Paciente politraumatizado com instabilidade hemodinâmica persistente, mesmo após reposição volêmica agressiva, e sinais de sangramento abdominal (hematoma em flanco, hematúria franca) tem indicação clara de laparotomia exploradora. O objetivo principal é identificar e controlar a fonte do sangramento, que é a causa do choque refratário.
O manejo do paciente politraumatizado segue os princípios do ATLS (Advanced Trauma Life Support), priorizando a avaliação e tratamento das lesões que ameaçam a vida. Em casos de trauma abdominal fechado, a instabilidade hemodinâmica é um sinal de alarme para hemorragia interna grave. A avaliação inicial foca na identificação e controle de sangramentos. Neste cenário, o paciente apresenta sinais claros de choque hipovolêmico (taquicardia, tempo de enchimento capilar prolongado, hipotensão) que não respondeu à reposição volêmica inicial com 2 litros de cristaloides, evoluindo para hipotensão ainda mais grave. A presença de hematoma em flanco esquerdo e hematúria franca sugere lesão de órgãos abdominais ou retroperitoneais, como baço ou rim, com sangramento ativo. Diante de um paciente com trauma abdominal e instabilidade hemodinâmica refratária, a prioridade máxima é o controle cirúrgico da hemorragia. Exames de imagem como angiotomografia ou urografia excretora, embora úteis para detalhar lesões, demandam tempo e estabilidade hemodinâmica, que o paciente não possui. O ultrassom à beira leito (FAST) poderia ser realizado, mas com a instabilidade persistente e a necessidade de controle definitivo, a laparotomia exploradora é o procedimento mais apropriado para identificar a fonte do sangramento e realizar a hemostasia.
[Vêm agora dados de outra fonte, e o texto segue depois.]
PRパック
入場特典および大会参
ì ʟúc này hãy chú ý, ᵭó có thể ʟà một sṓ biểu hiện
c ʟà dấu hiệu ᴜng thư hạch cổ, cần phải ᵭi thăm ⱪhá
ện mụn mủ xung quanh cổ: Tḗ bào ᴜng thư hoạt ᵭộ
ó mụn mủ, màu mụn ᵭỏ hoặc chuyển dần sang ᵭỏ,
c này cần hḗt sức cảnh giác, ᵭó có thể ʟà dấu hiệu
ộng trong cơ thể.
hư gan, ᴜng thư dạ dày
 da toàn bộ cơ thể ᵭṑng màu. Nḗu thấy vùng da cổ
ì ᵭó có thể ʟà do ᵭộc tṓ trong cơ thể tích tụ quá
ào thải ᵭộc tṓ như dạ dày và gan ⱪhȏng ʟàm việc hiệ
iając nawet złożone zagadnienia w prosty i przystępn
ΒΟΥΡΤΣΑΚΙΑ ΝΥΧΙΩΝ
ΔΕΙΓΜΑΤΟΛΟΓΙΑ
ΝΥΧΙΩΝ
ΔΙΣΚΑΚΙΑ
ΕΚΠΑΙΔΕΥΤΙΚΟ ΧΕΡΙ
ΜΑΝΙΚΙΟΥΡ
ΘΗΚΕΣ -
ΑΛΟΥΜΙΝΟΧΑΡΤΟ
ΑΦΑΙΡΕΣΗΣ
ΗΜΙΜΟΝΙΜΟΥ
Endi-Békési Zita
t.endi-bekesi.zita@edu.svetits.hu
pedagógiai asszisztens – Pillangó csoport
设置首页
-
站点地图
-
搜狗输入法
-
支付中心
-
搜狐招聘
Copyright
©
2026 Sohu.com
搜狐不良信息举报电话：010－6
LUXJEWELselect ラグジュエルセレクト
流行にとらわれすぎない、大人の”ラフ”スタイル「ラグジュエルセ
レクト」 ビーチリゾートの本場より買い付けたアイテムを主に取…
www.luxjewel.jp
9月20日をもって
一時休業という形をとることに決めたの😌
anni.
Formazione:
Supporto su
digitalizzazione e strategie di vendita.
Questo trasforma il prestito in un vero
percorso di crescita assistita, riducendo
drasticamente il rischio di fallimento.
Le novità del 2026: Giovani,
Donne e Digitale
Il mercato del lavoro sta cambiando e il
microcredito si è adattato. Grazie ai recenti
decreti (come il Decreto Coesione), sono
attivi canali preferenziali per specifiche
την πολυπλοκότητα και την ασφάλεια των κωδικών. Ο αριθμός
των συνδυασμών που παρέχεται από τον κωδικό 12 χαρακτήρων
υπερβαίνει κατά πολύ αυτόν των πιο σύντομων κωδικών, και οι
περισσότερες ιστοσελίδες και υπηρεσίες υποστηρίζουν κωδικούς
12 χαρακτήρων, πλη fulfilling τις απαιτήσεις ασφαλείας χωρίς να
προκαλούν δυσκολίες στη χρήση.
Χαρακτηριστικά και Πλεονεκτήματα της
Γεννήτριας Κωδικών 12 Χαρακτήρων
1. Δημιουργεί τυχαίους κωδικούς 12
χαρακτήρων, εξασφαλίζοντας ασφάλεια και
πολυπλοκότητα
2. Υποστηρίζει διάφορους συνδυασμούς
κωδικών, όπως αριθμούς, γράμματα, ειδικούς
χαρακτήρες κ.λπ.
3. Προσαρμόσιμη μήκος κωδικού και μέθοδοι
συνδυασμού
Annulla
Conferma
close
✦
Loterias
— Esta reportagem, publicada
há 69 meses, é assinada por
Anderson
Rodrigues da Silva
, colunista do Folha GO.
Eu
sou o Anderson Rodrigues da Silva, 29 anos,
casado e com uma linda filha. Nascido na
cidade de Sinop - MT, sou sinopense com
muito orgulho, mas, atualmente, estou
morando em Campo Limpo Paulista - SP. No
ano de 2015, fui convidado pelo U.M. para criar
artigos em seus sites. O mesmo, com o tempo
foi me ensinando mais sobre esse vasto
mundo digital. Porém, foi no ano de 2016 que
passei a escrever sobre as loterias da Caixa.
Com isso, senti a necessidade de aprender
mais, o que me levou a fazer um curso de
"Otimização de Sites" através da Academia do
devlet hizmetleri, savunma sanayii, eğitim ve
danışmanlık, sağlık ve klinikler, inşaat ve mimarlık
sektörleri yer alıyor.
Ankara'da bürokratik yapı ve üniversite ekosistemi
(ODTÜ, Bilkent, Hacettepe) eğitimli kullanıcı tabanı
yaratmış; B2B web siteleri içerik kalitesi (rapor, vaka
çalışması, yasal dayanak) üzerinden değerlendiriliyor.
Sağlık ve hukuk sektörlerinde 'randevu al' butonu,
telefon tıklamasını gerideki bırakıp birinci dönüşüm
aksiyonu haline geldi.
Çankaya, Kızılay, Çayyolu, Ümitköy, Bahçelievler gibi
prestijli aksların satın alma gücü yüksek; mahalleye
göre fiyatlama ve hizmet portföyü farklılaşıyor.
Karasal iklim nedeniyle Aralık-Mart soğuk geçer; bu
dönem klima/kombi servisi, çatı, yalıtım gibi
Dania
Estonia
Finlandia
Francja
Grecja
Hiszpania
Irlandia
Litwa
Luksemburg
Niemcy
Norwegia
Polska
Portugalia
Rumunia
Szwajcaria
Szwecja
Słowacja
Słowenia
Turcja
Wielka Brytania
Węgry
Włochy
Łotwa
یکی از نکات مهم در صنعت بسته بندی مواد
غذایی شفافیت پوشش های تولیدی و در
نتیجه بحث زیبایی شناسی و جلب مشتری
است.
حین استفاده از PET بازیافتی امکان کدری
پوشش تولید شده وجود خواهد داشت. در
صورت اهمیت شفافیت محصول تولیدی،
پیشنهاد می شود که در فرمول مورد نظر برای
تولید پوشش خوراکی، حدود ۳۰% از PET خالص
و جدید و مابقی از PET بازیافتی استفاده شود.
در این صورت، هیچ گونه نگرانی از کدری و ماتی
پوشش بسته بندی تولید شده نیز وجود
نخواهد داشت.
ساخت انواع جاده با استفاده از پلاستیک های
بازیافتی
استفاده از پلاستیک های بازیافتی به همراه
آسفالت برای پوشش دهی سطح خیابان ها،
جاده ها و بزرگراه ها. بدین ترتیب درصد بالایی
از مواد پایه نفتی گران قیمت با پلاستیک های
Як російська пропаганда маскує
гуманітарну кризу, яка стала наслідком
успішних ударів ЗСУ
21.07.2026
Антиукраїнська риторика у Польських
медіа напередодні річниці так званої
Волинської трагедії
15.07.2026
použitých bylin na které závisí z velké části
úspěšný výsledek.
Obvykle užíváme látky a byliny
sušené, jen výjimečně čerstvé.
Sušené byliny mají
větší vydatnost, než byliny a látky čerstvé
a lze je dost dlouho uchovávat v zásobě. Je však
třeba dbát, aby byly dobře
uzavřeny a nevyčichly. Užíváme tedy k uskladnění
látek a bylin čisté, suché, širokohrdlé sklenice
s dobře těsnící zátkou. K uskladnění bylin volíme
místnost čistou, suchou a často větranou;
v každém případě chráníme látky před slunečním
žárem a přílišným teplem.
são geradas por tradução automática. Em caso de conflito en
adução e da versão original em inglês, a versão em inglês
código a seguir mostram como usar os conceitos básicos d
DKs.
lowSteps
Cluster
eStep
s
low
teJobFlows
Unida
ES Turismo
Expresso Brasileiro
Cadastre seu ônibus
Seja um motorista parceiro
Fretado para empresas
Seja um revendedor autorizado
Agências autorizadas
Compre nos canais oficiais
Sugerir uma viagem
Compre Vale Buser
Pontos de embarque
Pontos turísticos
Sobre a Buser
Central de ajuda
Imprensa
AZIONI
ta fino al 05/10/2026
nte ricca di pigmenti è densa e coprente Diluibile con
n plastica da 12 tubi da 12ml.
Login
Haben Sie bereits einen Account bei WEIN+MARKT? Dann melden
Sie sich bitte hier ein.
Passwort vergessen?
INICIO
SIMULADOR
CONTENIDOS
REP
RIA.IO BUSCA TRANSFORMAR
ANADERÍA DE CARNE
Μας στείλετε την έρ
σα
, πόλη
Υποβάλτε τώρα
A laparotomia exploradora é indicada em pacientes com trauma abdominal e instabilidade hemodinâmica persistente após reposição volêmica, peritonite, evisceração, pneumoperitônio, ou FAST positivo com instabilidade.
Choque hipovolêmico refratário é caracterizado pela persistência de hipotensão, taquicardia, tempo de enchimento capilar prolongado e má perfusão, mesmo após a administração de volumes significativos de fluidos e hemocomponentes.
Exames de imagem como a TC demandam tempo e transporte do paciente para fora da sala de emergência, o que é perigoso em pacientes hemodinamicamente instáveis, onde o controle rápido da hemorragia é a prioridade para salvar a vida.